« Mais il s’agit de faire l’âme monstrueuse » Rimbaud, Lettre dite « du Voyant » à Paul Demeny, 15/05/1871

James Holden vient, après sept ans, de sortir son nouvel album. L’approche est résolument expérimentale, dans le meilleur sens du terme. Petites réflexions à l’écoute du prodige et de son nouveau coup d’éclat, “The Inheritors”.

Il est des exercices d’admiration qui sont des passages obligés, des albums qu’il serait immoral de ne pas chroniquer, et ce parce qu’il s’agit là de pèlerinages critiques qui n’appellent aucun ascétisme, qui sont au contraire du côté de la jouissance ou de l’attente enfin déchargée. En clair, des albums qu’on espérait et vers lesquels on se dirige plein d’attentes. C’est personnellement dans cette « catégorie » que je classe les sorties de James Holden et de son désormais célèbre label Border Community qu’il dirige. Les producteurs qui s’y trouvent réunis – Nathan Fake, Ricardo Tobar, Fairmont, Luke Abott… – y sont aussi jeunes que talentueux et désormais aguerris dans l’art d’outrepasser les limites que s’impose elle-même la musique électronique. Des sorties comme The Idiots Are Winning ou le fabuleux remix de son compère Nathan Fake sont de celles qui ont fait basculer des âmes vers les frontières floues de la poésie qui ne s’écrit pas, celle qui s’entend imperceptiblement entre deux kicks décalés sous un soleil rose, champignon atomique à l’horizon – The Sky Was Pink. Quelle meilleure introduction ?

 

ILLUMINATIONS.

***

→ Travail à faire
A: Dans la chronique sur James Holden, relevez tous les producteurs nommés comme réunis au sein de son label.
B: Répondez à ces questions d'après la chronique sur James Holden :
(i) Après combien d'années sort son nouvel album ?
(ii) Quel est le titre de ce nouvel album ?
(iii) Quel label dirige-t-il ?

→ Données brutes
***

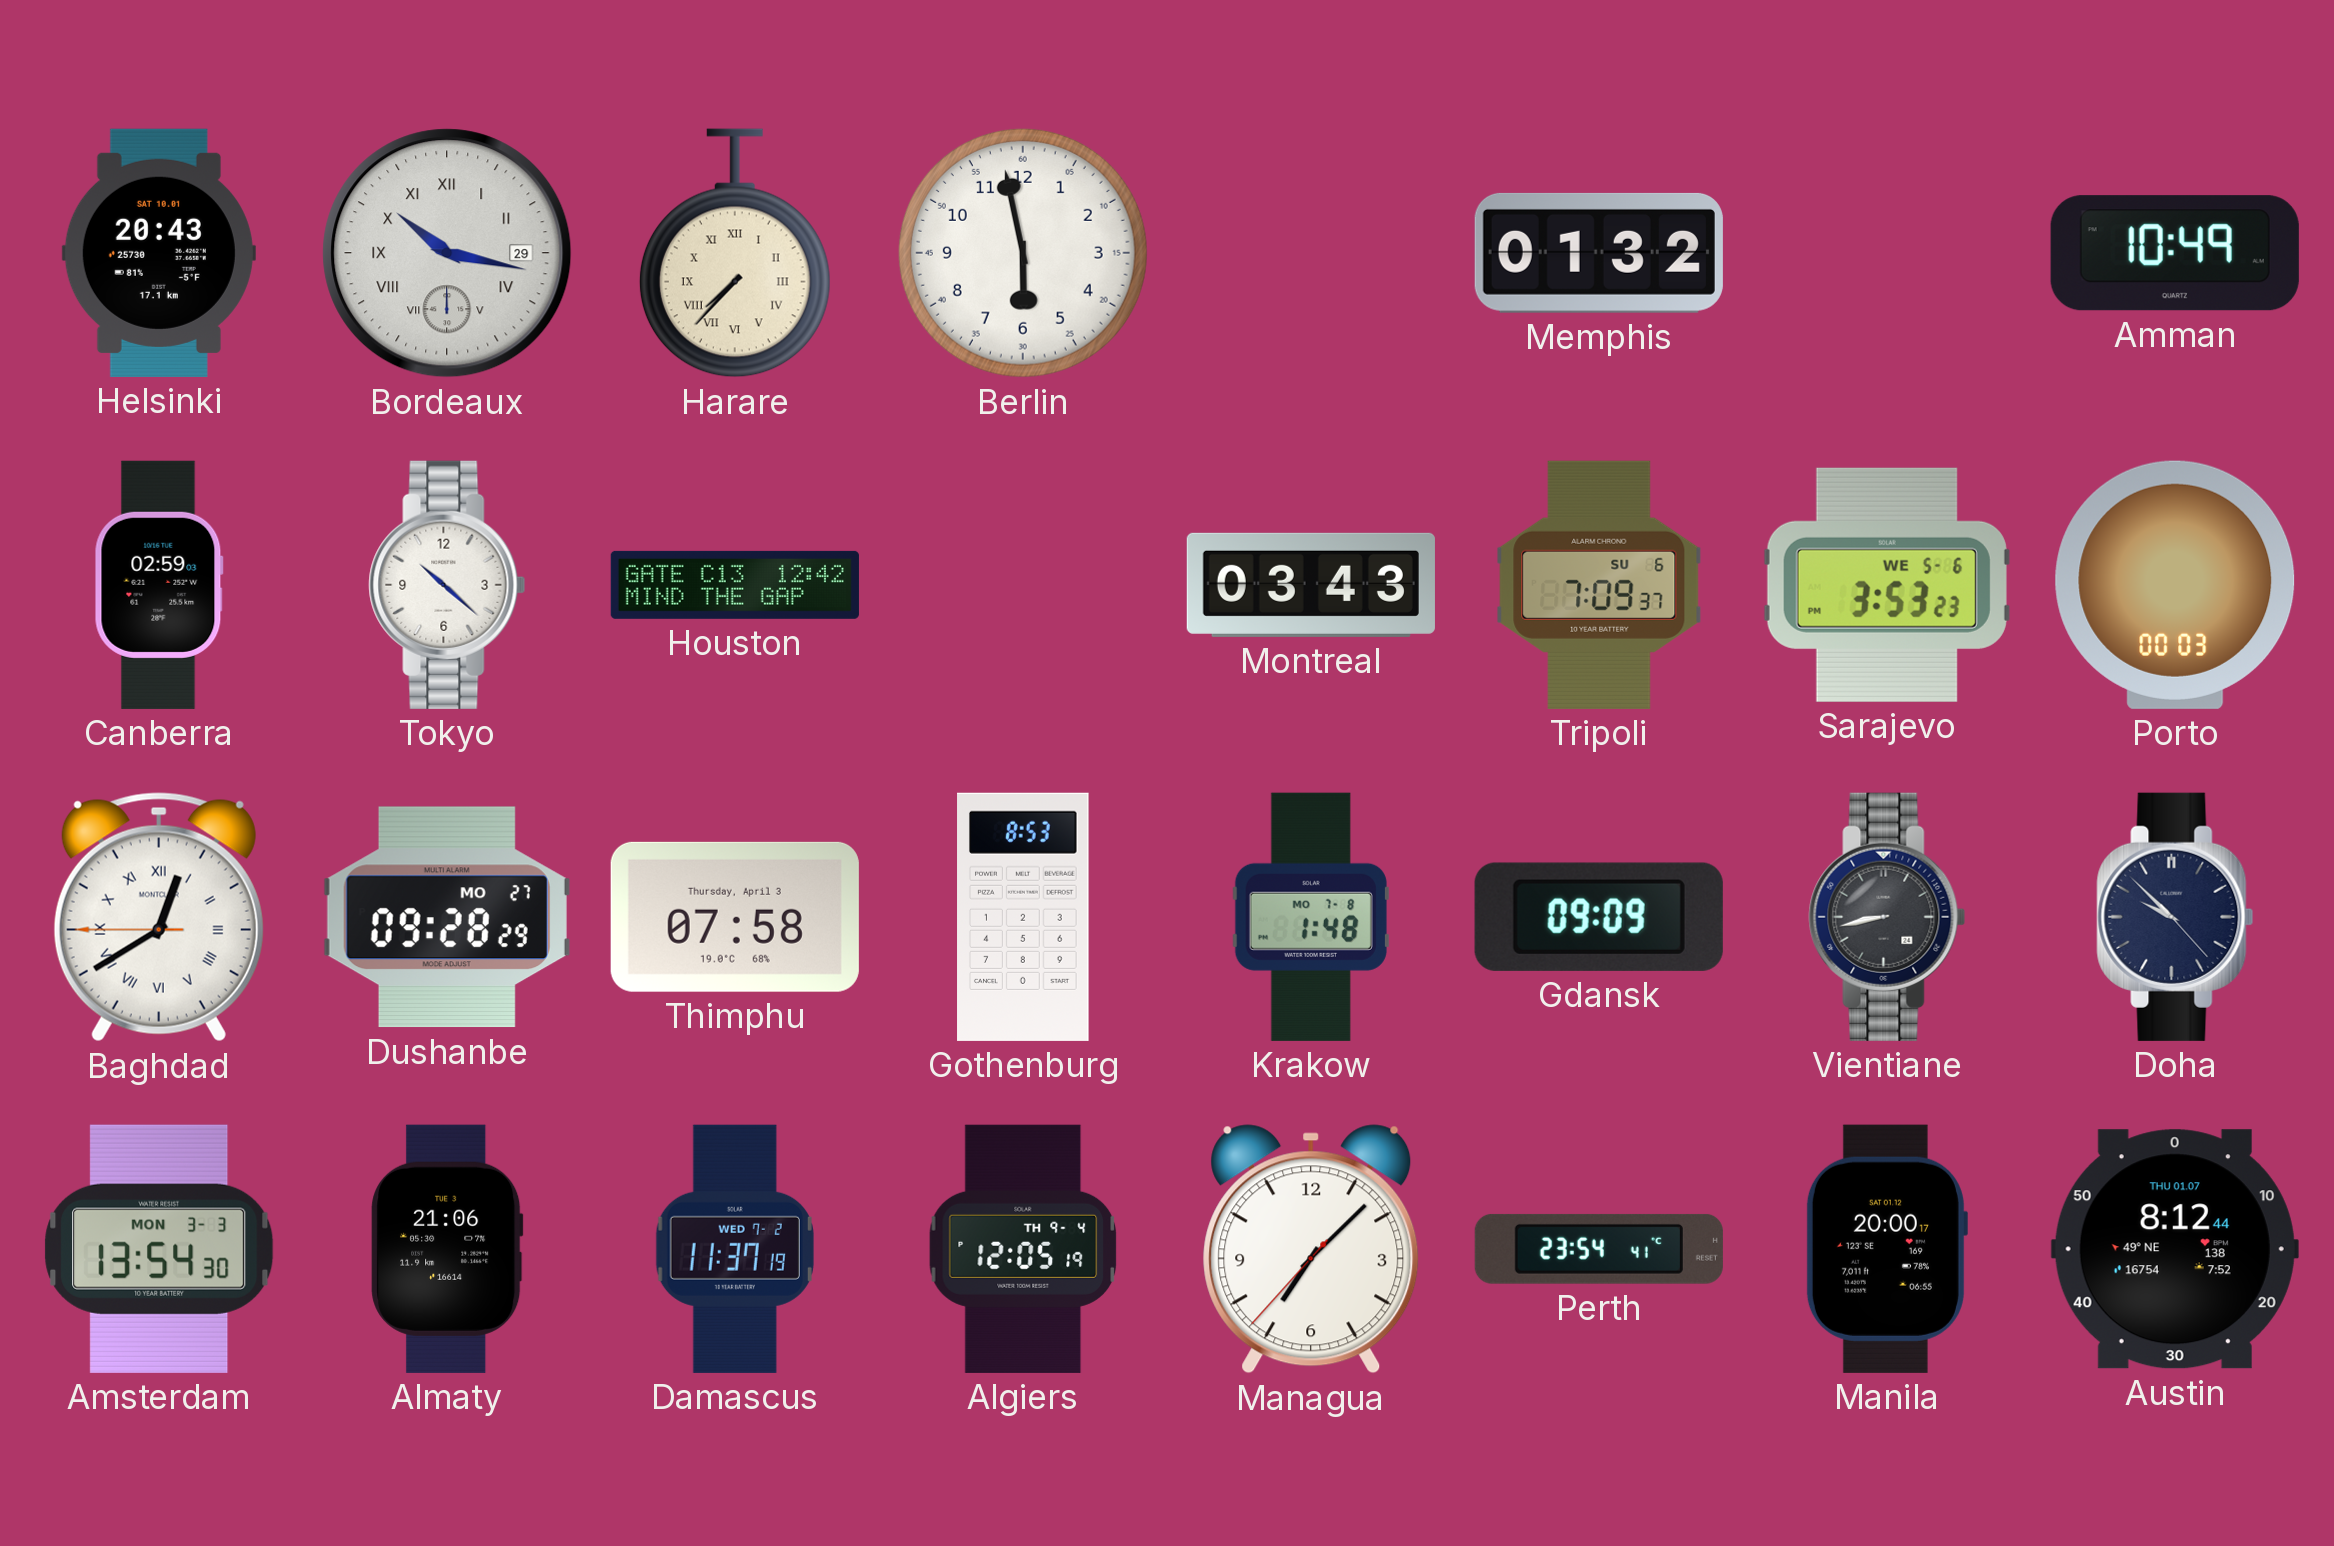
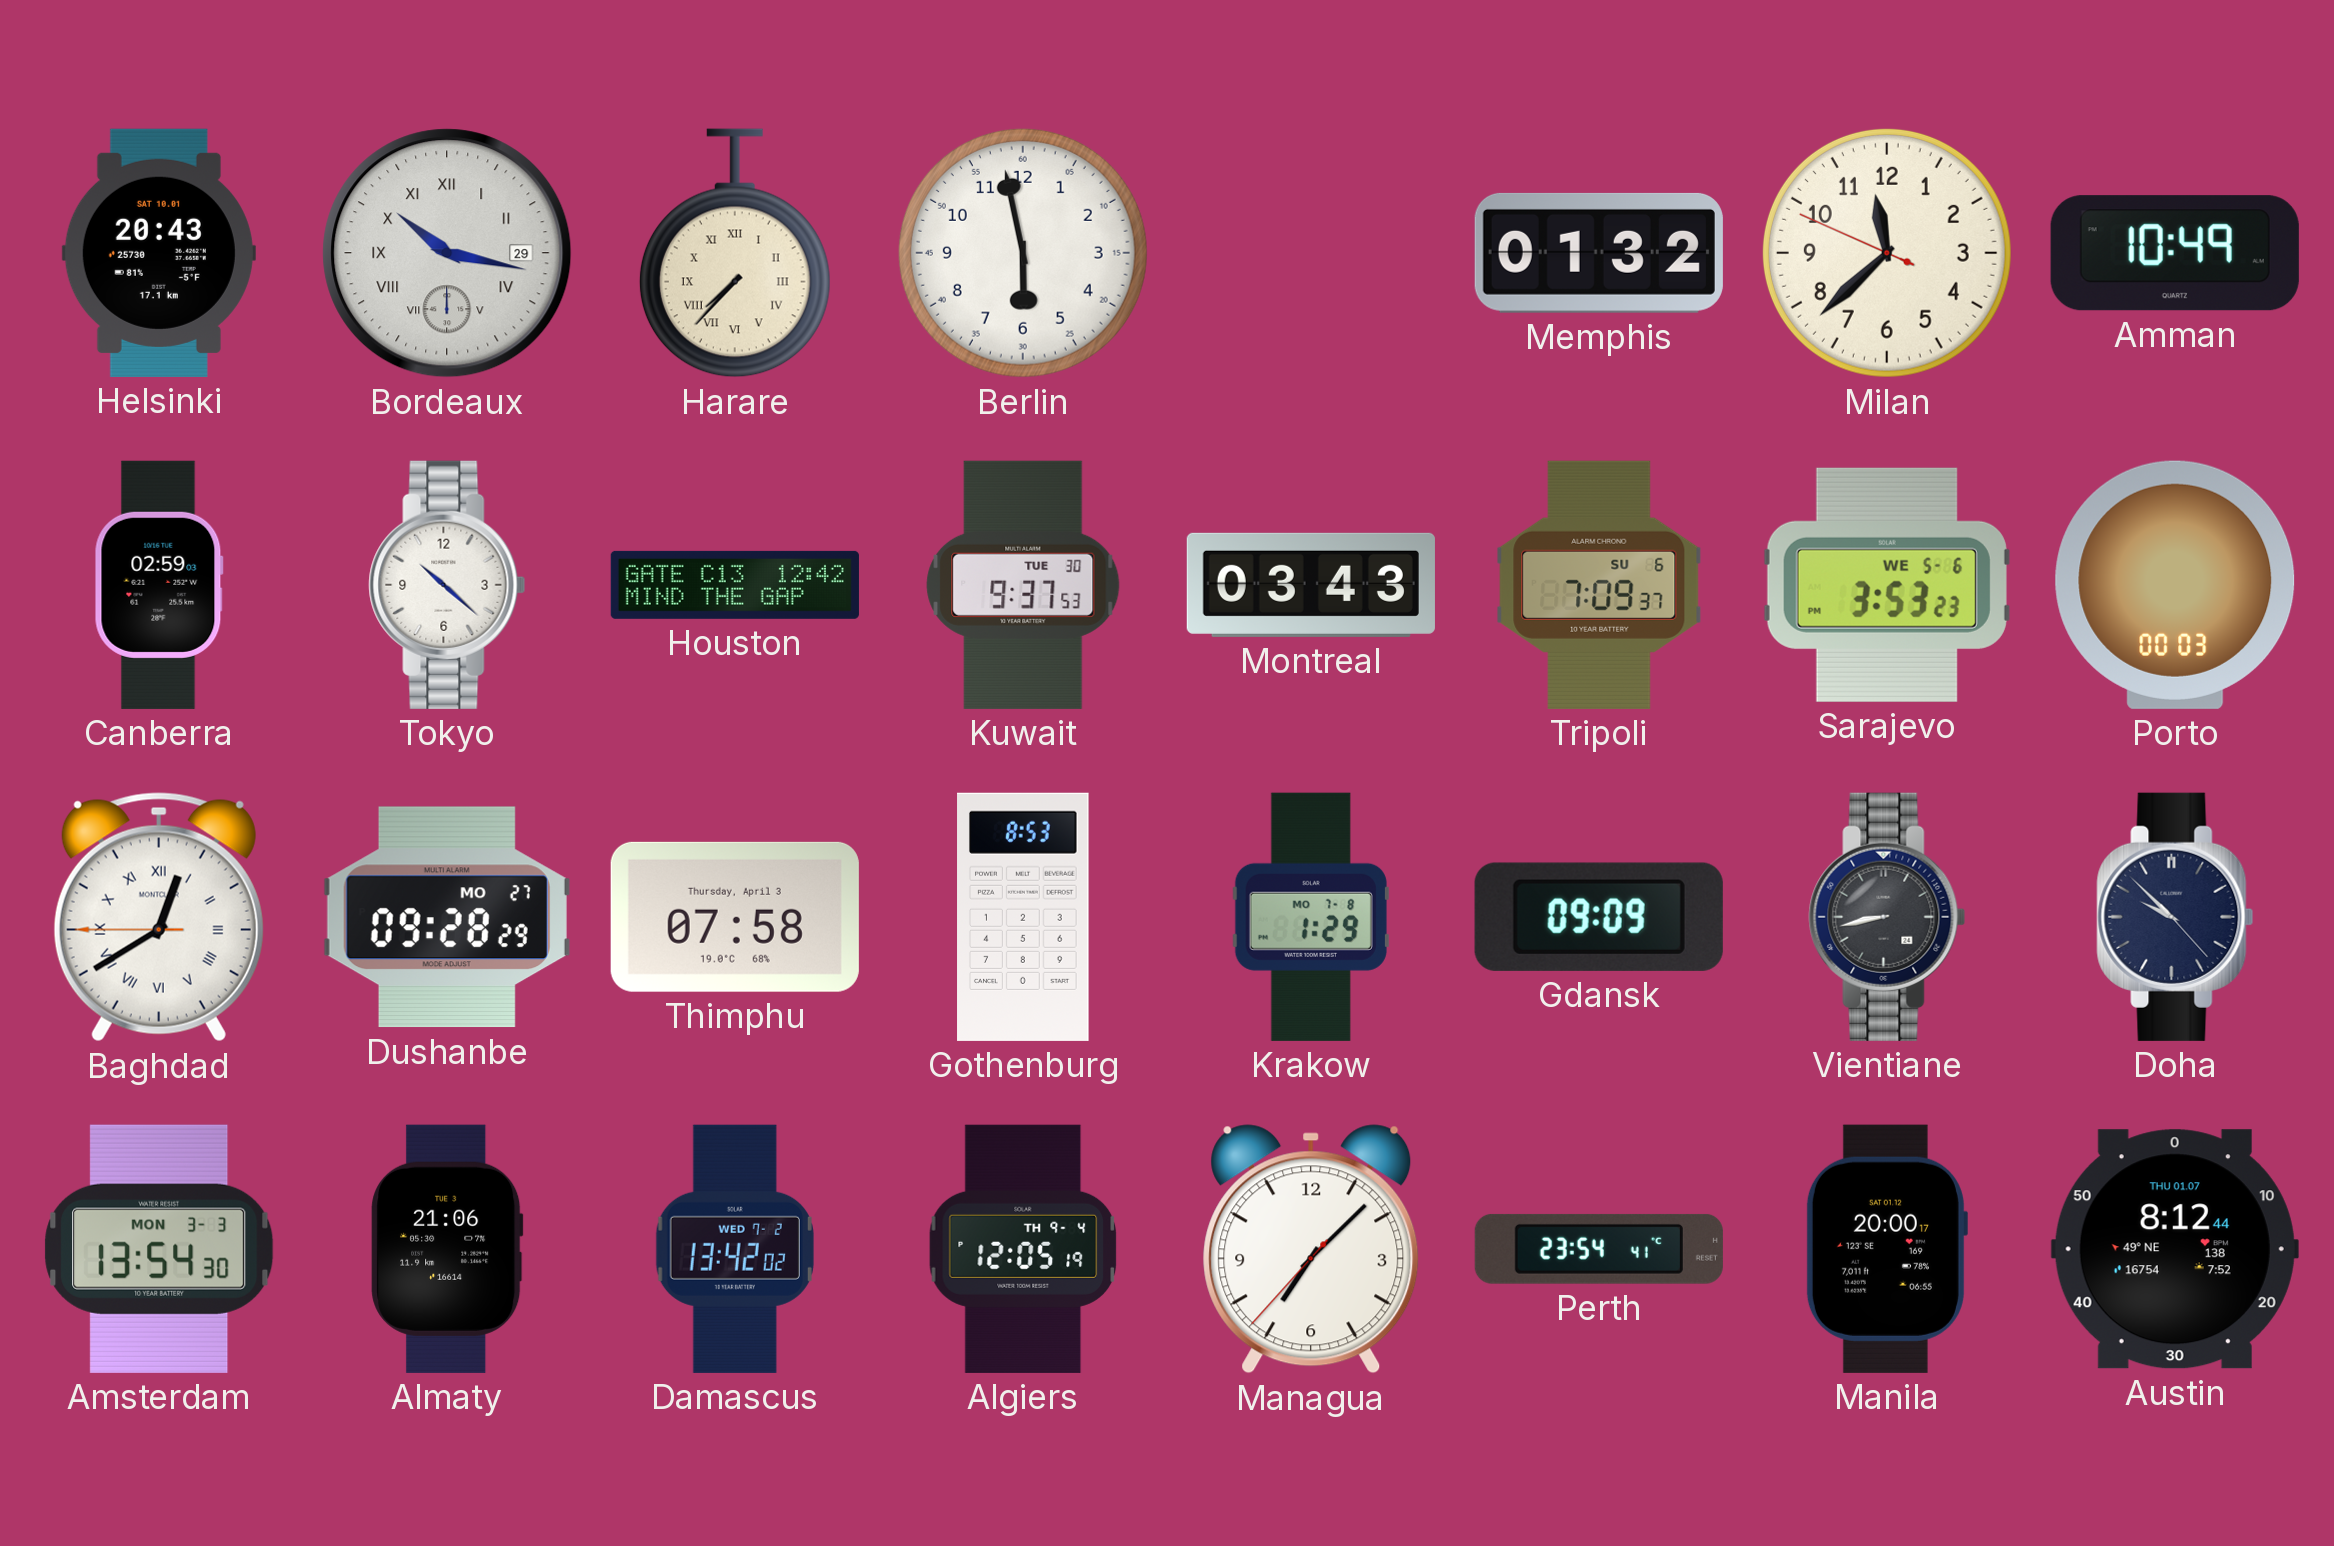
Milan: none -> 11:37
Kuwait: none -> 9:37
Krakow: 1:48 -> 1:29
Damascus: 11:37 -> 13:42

***

→ Corrigés ci-dessous
A: Nathan Fake, Ricardo Tobar, Fairmont, Luke Abott

B:
(i) Sept ans.
(ii) « The Inheritors ».
(iii) Border Community.